──────── Brano da leggere
L’idea alla base di queste serie-documentario è di aggiungere una dimensione sconosciuta nel racconto di uno sport, qualcosa che tifosi e spettatori solitamente non colgono o che per diversi motivi non si può vedere. L’obiettivo è farlo, per quanto possibile, in maniera accattivante. Nonostante i produttori fossero gli stessi di Drive to Survive (la Box To Box Films) e il regista pure (Martin Webb ha diretto la terza e la quarta stagione della serie sulla Formula 1), l’obiettivo con Break Point è stato raggiunto solo in parte. Sin dalla sua uscita, la serie era stata criticata tanto dagli spettatori non particolarmente esperti di tennis, quanto soprattutto dagli appassionati.
Sempre secondo il Guardian, «Break Point non si aiuta per il modo in cui presenta lo sport. Sembra che la serie sia rivolta a persone che non sanno nulla di tennis: le basi di come funzionano i game e i set vengono spiegate due volte in cinque minuti nel primo episodio, e non c’è quasi alcuna menzione di tattica o tecnica». Nella ricostruzione delle partite, per esempio, viene mostrato il punteggio, ma non viene indicato il giocatore o la giocatrice che in quel momento è al servizio (il colpo con cui si comincia il punto), un aspetto fondamentale per capire il momento della partita e sempre più importante nel tennis contemporaneo: oggi infatti chi inizia il punto è molto avvantaggiato, perché i servizi stanno diventando sempre più forti, precisi e difficili da rimandare indietro.
Il sito specializzato Ubitennis, recensendo la prima parte della prima stagione, aveva descritto Break Point come una serie che «non rivela niente di nuovo per chi già conosce il tennis» e come un prodotto rivolto a nuovi appassionati di tennis, che avrebbe l’obiettivo «di avvicinarli e fidelizzarli a una nuova generazione di campioni». Negli ultimi anni la fine quasi in contemporanea delle carriere di due tennisti iconici come Roger Federer e Serena Williams, tra i più forti e seguiti di sempre, ha allontanato una parte di tifosi dal tennis.
Se una stagione di Formula 1 – uno sport che ha in tutto venti piloti – si racconta agevolmente per intero, lo stesso non si può dire per una stagione di tennis, dove gli sportivi che varrebbe la pena seguire sono almeno due centinaia: per questo Break Point ha dovuto un po’ scommettere sul fatto che i tennisti e le tenniste che aveva deciso di seguire nel corso del 2022 avrebbero vinto titoli importanti: a quasi tutti però è andata abbastanza male, e le attese nei confronti della serie sono di conseguenza diminuite.
Per quanto l’idea di presentare la nuova generazione di tennisti, quelli che vengono dopo i quindici-vent’anni segnati dall’incredibile dominio di Roger Federer, Rafael Nadal e Novak Djokovic, sia sensata e interessante, sicuramente ha pesato sulla riuscita della prima stagione della serie l’assenza proprio di Nadal, che era il tennista su cui si erano concentrate tutte le attenzioni della prima parte di stagione del 2022. Nadal aveva infatti vinto i primi due Slam in calendario (Australian Open e Roland Garros) ma non era stato coinvolto dalla produzione. Quel suo inizio di stagione, straordinario soprattutto considerati i 36 anni che aveva, viene raccontato in Break Point solo con testimonianze di seconda mano e immagini di archivio.
────────────────
## Domande
- a) Secondo il brano sulla serie Break Point, quali due Slam aveva vinto Nadal all'inizio della stagione 2022?
- b) Prosegui il brano sulla serie Break Point a partire dalla sua ultima frase.
──────── Dati forniti
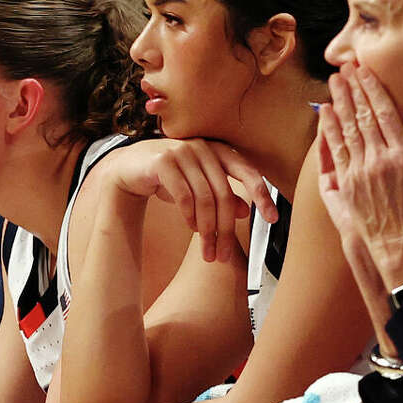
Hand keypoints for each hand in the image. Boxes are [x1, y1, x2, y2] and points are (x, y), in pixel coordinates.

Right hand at [101, 137, 276, 264]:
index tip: (273, 219)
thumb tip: (245, 211)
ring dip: (208, 230)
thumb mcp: (199, 188)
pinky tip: (192, 229)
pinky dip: (190, 217)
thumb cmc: (168, 178)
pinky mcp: (163, 161)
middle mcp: (203, 146)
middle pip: (224, 193)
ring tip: (208, 252)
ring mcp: (182, 151)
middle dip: (226, 229)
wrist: (129, 170)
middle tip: (224, 255)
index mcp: (218, 150)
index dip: (262, 195)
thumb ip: (222, 196)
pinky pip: (184, 196)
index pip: (247, 171)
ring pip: (204, 198)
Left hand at [316, 62, 402, 288]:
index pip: (385, 114)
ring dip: (339, 104)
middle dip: (353, 91)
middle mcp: (380, 160)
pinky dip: (329, 131)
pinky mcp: (348, 185)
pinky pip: (336, 152)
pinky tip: (325, 115)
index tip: (365, 72)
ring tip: (333, 83)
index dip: (373, 90)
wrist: (401, 247)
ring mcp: (361, 172)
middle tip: (345, 69)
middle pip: (363, 117)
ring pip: (347, 131)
────────────────
## Risultati
- a) L'Australian Open e il Roland Garros.

- b)
Nella prima stagione di Drive to Survive le storie di scuderie minori come la Haas (e del suo team principal Günther Steiner) erano state per molti appassionanti, ma il successo della serie si è affermato dalla seconda stagione, quando anche la Ferrari e soprattutto la Mercedes e il suo pilota britannico Lewis Hamilton, sette volte campione del mondo, avevano scelto di partecipare al documentario e di farsi intervistare.
C’è infine un altro aspetto che potrebbe non aver aiutato Break Point ad avere successo tra gli appassionati di tennis, e riguarda il fatto che i tennisti, quando parlano in pubblico, sono generalmente già molto aperti. A differenza di altri sportivi non danno risposte standard e banali, ma spesso approfondiscono questioni private, parlano delle difficoltà che incontrano senza troppi problemi, delle pressioni, delle rivalità. La tennista giapponese Naomi Osaka, due volte vincitrice degli Australian Open e degli US Open, ha parlato molte volte della sua salute mentale e del suo rapporto conflittuale con la stampa.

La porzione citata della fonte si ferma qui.